Sources: Homepages for the cities of Carson, Hawthorne and Inglewood and the
Watershed Initiate Chapter of the Regional Water Quality Control Board.
The native residents of the Dominguez Watershed area were of the
Shoshonian linguistic group who occupied the area as early as the 1500's until title
to all land in California became vested in the King of Spain in 1769. When Mexico
obtained title to California from Spain in 1822, the Sausal Redondo and Rancho San
Pedro were formed in the area. Sausal Redondo consisted of approximately 22,460 acres
and included the present-day cities of El Segundo, Gardena, Hawthorne, Hermosa Beach,
Inglewood, Lawndale, Manhattan Beach, Playa Del Rey, Redondo Beach, and Torrance.
It's owner, Don Antonio Avila used the land for grazing cattle. In 1860, Sir Robert
Burnett of Scotland purchased Sausal Redondo from Avila's heirs. He expanded the sheep
and cattle raising operations and planted thousands of eucalyptus, pepper, and fruit
trees. Following the severe droughts or 1875 and 1876, Daniel Freeman, who purchased
the land from Burnett, used the ranch for dry farming. By 1880, the area was producing
a million bushels of barley a year.
The Rancho San Pedro, which came to be known as the Dominguez Ranch, began as a generous
gift of 75,000 acres from the King of Spain to the Dominguez family in 1784. The vast
Rancho spread from the Los Angeles River on the east, to the Pacific Ocean on the west.
It encompassed what is now Torrance, Carson, Redondo Beach, and the LA Harbor. When the
railroad was built between Los Angeles and the harbor in 1869, Manuel Dominguez donated
land from the rancho for the new venture. In addition to the name Dominguez, many streets
and businesses in the South Bay still bear witness to the Dominguez family. Manuel's
daughters married into families with well recognized names such as Del Amo (recognized
today by the giant Del Amo Fashion Center mall in Torrance), Watson (known today for the
Watson Land Company and Industrial Centers) and Carson.
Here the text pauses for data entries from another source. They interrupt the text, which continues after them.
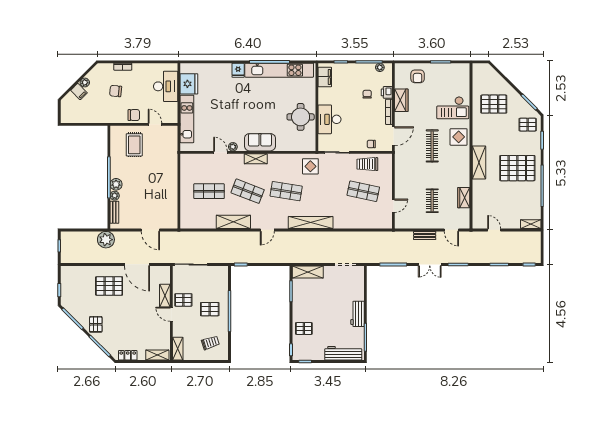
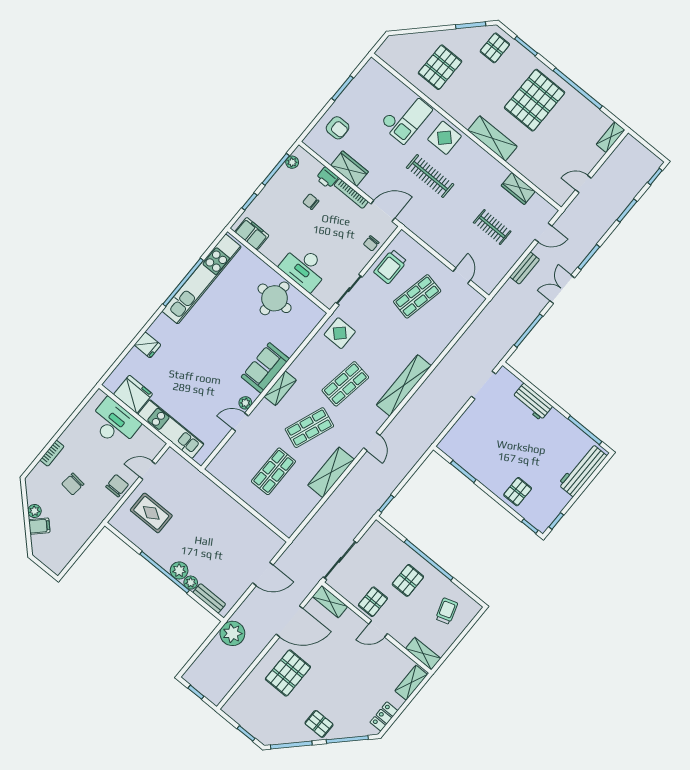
fridge: (238, 70) -> (148, 345), moved
door: (393, 136) -> (383, 211), hinge flipped
double door: (430, 264) -> (562, 289), swing flipped
shelving: (308, 272) -> (457, 435), removed
shelving: (165, 296) -> (330, 602), moved
workbench: (357, 314) -> (532, 402), moved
Historically, the area that now serves as the Los Angeles and Long Beach Harbors consisted
of marshes and mudflats with a large marshy area, Dominguez Slough, to the north, and flow
from the Los Angeles River entering where Dominguez Channel now drains. Near the beginning
of the 20th century, channels were dredged, marshes were filled, wharves were constructed,
the Los Angeles River was diverted, and a breakwater was constructed in order to allow deep
draft ships to be directly offloaded and products swiftly moved. The Dominguez Slough was
completely channelized in the mid 1900's in an effort to provide flood protection to much of
the South Bay area. Eventually, two more breakwaters enclosed the greater San Pedro Bay and
deep entrance channels were dredged to allow for entry of ships with need of 70 feet of clearance.